US 12,333,346 B2
Discovery and routing to inference servers based on monitored version information
Yuliya L. Feldman, Campbell, CA (US); Seyedshahin Ashrafzadeh, Foster City, CA (US); Alexandr Nikitin, El Sobrante, CA (US); Chirag Rajan, Burlingame, CA (US); and Swaminathan Sundaramurthy, Los Altos, CA (US)
Assigned to Salesforce, Inc., San Francisco, CA (US)
Filed by Salesforce, Inc., San Francisco, CA (US)
Filed on Jun. 2, 2021, as Appl. No. 17/337,390.
Prior Publication US 2022/0391749 A1, Dec. 8, 2022
Int. Cl.

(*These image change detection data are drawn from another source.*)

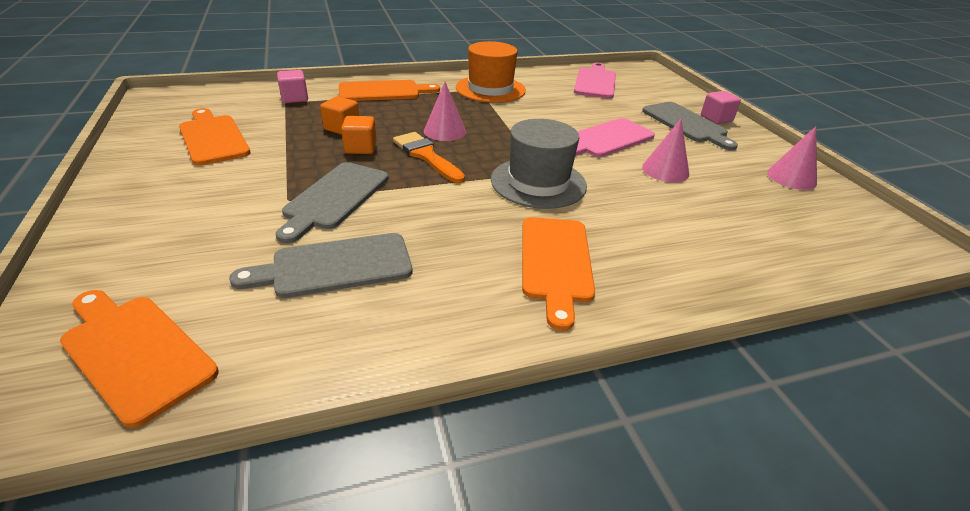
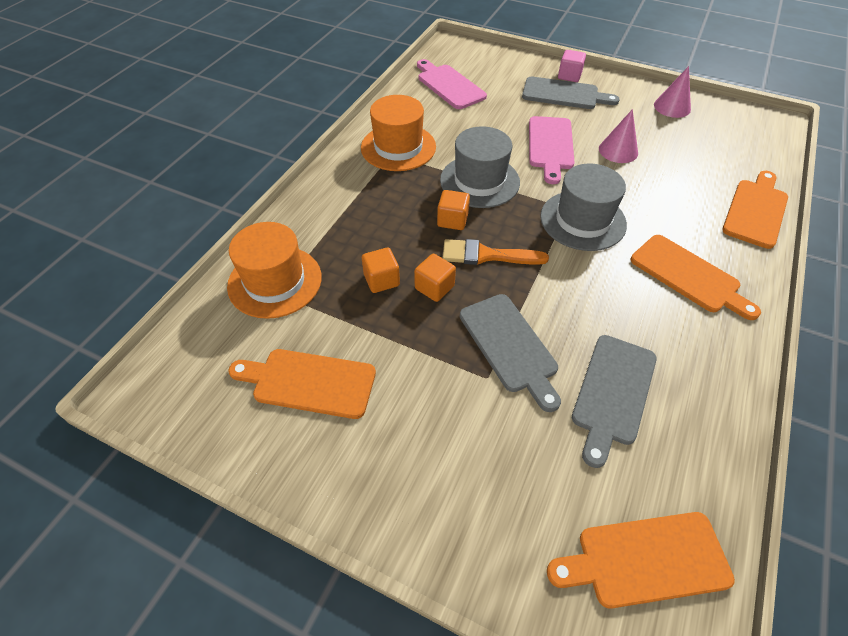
camera: 45 degrees left, 15 degrees up
pink cube [277,70,308,103] -> orange hat [227,222,322,319]
orange cutting board [339,80,440,101] -> orange cutting board moved to [722,171,788,249]
pink cone [424,82,466,141] -> orange cube [437,190,470,230]
none -> grey hat [440,126,520,208]

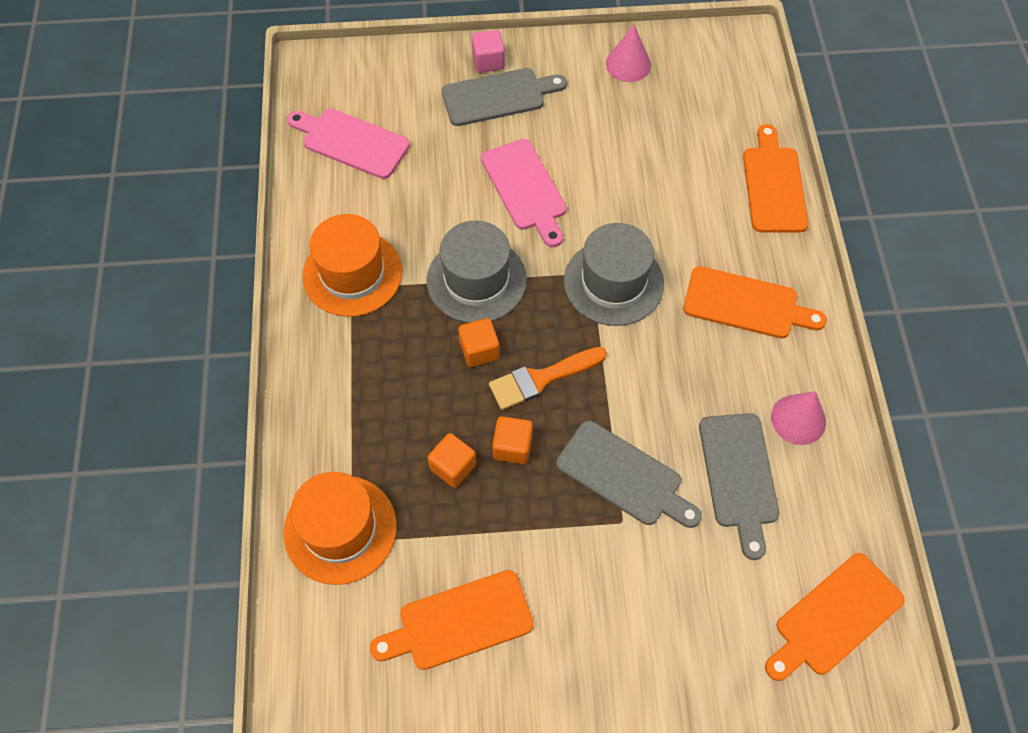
camera: 30 degrees left, 10 degrees up
pink cone [599,109,638,163] -> pink cone moved to [771,391,826,445]

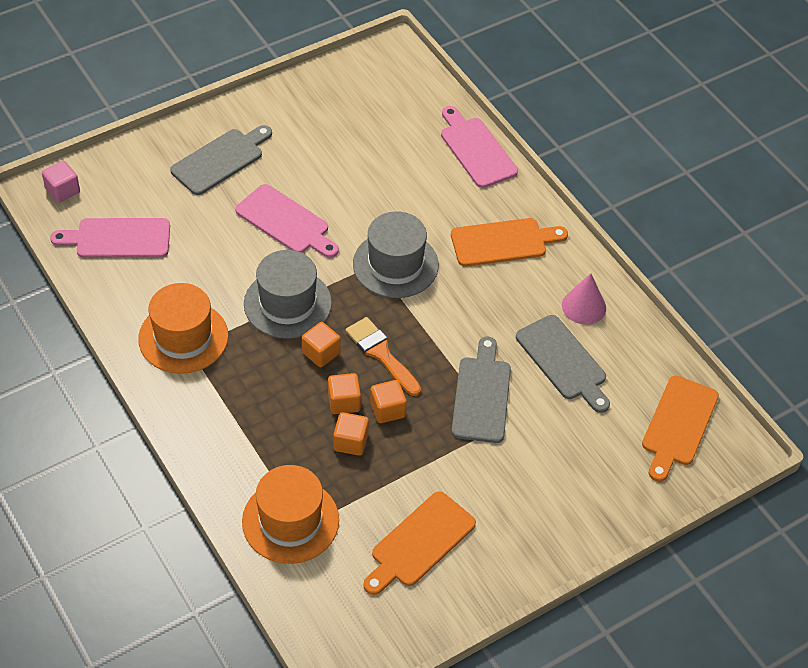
camera: 30 degrees left, 10 degrees down
pink cube [472,30,505,73] -> pink cube moved to [42,161,80,203]
orange brush [489,347,607,410] -> orange brush turned 105 degrees clockwise [346,317,421,396]
grey cutting board [556,421,702,528] -> grey cutting board turned 90 degrees counterclockwise [452,337,511,443]
pink cone [606,24,651,82] -> none
orange cutting board [743,124,808,233] -> pink cutting board [441,106,518,188]
none -> orange cube [328,373,361,414]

G06F 9/50 (2006.01); G06F 8/60 (2018.01); G06F 9/455 (2018.01); H04L 67/133 (2022.01); G06N 20/00 (2019.01)
CPC G06F 9/5072 (2013.01) [G06F 8/60 (2013.01); G06F 9/45558 (2013.01); G06F 9/5077 (2013.01); H04L 67/133 (2022.05); G06F 2009/45562 (2013.01); G06F 2009/45595 (2013.01); G06N 20/00 (2019.01)] 15 Claims
OG exemplary drawing
 
1. A method for service discovery in a machine learning serving infrastructure, the method comprising:
detecting initialization of at least one service container;
establishing a monitor for monitoring label information for the at least one service container using a container orchestration system (COS) application programming interface (API);
identifying, by the monitor, the label information in the at least one service container;
collecting the label information for the initializing at least one service container, wherein the label information includes version information of a scoring service provided by the at least one service container;
storing a mapping between the label information and the at least one service container in a routing information storage accessible to a routing service;
receiving a request for executing a particular version of the scoring service;
determining, by the routing service, that the request is to be routed to the at least one service container based on the particular version of the scoring service matching the version information included in the label information included in the mapping; and
routing, by the routing service, the request to the at least one service container.